We define civic participation loosely as any type of community engagement such as volunteerism, attendance at community activities and membership in organizations. Every discussion of the topic we’ve seen agrees that there’s an important relationship between this type of community engagement and social capital. Here’s a quick overview of some appearances of civic participation in the academic literature and our own investigations:
- Social Capital: Implications for Development Theory, Research and Policy cites the first historical reference to social capital more than 80 years ago by a school superintendent who emphasized the importance of community participation in the context of improving school performance. “…If [an individual comes] into contact with his neighbor, and they with other neighbors, there will be an accumulation of social capital.”
- Chapter 14 in Social Capital: An International Research Program is solely devoted to the concept that civic participation is a social resource. Some key takeaways from the research include that civic participation is a reasonable predictor of an individual’s social capital, and that there is a “paradox of diversity” in that community diversity increases social capital, but may inhibit civic participation.
- In our interview series, both Arreon Harley and Laurie Anspach mentioned civic involvement as a way to see the impact of increased social capital in the communities they serve. For example, Arreon mentioned that many Choir School alumni volunteer and serve on boards in their communities, and Laurie mentioned her experience with people who receive a social resource wanting to “pay it forward.”
Civic Participation as a Proxy
In our post The Indicators of Social Capital, we laid out the World Bank’s four proposed indicators for structural social capital, all of which relate to characterizing people’s membership in organizations and networks to understand their social capital and that of their community. Self-reported civic participation is the first meaningful angle we’ve explored to measure those indicators in practice. For example, analyzing how many organizations the people in a community say that they engage with gives a clear sense of that community’s membership density. Civic participation isn’t the only angle to evaluate the density indicator, though. Membership density could also be analyzed by looking at the number of organizations legally established in a community or even workplace employment statistics.

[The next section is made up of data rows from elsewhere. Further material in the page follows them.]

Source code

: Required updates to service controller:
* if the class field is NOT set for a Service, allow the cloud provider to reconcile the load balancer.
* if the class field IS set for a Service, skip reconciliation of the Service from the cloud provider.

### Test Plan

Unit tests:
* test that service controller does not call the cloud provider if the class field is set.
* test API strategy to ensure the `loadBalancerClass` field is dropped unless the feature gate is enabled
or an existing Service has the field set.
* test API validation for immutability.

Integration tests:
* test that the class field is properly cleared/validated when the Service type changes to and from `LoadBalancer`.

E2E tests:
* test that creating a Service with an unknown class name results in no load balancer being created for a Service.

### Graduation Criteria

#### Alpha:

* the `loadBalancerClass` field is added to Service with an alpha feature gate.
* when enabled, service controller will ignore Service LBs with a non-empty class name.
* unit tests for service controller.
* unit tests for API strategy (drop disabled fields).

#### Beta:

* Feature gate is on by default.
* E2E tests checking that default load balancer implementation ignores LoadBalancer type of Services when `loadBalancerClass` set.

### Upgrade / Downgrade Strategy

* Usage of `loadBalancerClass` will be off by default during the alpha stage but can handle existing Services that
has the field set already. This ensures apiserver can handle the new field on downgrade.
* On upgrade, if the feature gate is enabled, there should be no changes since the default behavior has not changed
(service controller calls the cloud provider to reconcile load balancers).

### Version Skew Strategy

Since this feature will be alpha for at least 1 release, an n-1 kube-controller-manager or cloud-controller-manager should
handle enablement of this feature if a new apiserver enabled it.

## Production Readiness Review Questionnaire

Measuring Civic Participation
Let’s get practical on how civic participation can be measured. We think the World Bank’s Social Capital Assessment Tool is a great starting point because its Household Questionnaire includes a set of well-tested questions for understanding individuals’ involvement in community organizations. We’ll lay out an overview of those questions here so you can see how they tie into supporting an analysis of structural social capital.
Questions Relating to Density of Membership
- List of household organization memberships
- Level of activity or leadership in those organizations
Questions Relating to Diversity of Membership
- Overlap in membership across most important organizations
- Level of membership diversity in each organization across the following dimensions: gender, age group, occupation, level of education, religion and political viewpoint
Questions Relating to Participation in Decision Making
- Level of member involvement in group decisions
- Effectiveness of group leadership
Note that the Social Capital Assessment Tool did not include questions targeting inclusiveness in access, which was the last suggested indicator for structural social capital. We think there is opportunity to assess this by working directly with community organizations to understand their outreach methods and membership access policies.
We plan to refine the questionnaire for use in broader contexts and test the quality of information we can gather through an online format. In the meantime, we hope you’ll consider incorporating civic participation as a factor in your thinking about social capital!